▶ [TASK INSTRUCTIONS] Go through the records and report each line in which the word "Souvenir" occurs.

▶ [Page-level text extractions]
* * * * * * * * *

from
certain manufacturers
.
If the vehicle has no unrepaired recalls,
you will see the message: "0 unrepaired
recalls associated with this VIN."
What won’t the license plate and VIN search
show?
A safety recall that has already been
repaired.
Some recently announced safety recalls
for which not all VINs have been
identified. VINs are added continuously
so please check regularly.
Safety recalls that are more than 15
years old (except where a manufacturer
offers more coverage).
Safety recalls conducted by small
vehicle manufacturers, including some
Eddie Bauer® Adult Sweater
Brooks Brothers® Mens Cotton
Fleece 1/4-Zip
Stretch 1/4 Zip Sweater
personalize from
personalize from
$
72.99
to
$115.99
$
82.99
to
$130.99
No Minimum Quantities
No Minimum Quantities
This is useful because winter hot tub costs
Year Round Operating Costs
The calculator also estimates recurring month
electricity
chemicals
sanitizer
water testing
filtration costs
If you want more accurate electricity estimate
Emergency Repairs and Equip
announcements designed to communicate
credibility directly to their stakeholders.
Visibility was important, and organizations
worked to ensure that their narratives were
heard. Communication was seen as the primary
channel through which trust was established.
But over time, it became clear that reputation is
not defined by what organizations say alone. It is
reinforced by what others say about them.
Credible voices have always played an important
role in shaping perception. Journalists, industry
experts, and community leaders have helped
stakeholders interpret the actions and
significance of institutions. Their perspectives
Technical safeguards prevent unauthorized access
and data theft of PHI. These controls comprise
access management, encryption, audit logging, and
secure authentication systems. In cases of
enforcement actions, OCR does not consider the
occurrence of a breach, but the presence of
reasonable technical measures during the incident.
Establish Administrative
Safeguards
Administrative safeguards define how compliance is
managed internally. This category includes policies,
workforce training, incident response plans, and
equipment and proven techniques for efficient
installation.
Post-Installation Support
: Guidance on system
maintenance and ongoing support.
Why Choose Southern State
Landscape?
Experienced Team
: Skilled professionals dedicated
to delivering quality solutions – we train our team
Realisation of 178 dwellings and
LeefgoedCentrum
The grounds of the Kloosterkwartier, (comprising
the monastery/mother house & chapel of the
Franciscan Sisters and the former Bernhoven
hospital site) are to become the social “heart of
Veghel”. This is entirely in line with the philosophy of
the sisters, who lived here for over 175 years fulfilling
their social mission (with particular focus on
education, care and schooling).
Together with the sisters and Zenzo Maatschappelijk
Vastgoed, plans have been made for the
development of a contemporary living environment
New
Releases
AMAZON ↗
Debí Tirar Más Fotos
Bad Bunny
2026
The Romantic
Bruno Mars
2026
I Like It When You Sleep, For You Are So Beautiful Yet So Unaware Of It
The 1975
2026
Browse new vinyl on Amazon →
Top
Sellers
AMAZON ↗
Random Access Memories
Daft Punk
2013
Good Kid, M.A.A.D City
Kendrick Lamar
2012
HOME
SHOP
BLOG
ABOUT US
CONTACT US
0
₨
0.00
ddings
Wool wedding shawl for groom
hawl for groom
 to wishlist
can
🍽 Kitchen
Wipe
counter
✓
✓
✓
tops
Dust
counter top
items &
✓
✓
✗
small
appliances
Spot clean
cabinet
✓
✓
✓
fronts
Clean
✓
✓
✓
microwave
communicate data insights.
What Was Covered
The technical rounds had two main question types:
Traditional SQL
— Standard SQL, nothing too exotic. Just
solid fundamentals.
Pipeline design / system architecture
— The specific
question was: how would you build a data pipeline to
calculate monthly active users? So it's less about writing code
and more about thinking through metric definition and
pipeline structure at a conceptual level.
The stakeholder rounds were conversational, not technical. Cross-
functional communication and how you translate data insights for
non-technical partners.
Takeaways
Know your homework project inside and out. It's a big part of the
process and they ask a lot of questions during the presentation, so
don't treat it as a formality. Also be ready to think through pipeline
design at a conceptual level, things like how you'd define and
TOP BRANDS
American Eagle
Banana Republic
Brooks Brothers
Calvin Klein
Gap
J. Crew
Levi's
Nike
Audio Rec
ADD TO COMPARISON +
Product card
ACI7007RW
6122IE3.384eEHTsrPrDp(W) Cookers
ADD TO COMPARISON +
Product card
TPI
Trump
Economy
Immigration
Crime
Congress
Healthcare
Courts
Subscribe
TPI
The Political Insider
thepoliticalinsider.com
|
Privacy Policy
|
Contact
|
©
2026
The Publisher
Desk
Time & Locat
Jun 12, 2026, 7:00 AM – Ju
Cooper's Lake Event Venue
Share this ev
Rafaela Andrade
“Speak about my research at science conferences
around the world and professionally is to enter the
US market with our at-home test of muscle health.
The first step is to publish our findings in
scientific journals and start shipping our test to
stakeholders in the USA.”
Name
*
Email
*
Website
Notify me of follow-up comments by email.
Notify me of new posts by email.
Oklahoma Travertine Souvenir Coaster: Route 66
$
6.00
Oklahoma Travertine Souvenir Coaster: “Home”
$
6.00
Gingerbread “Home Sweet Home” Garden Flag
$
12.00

* * * * * * * * *

▶ [WRITTEN SOLUTION]
Oklahoma Travertine Souvenir Coaster: Route 66
Oklahoma Travertine Souvenir Coaster: “Home”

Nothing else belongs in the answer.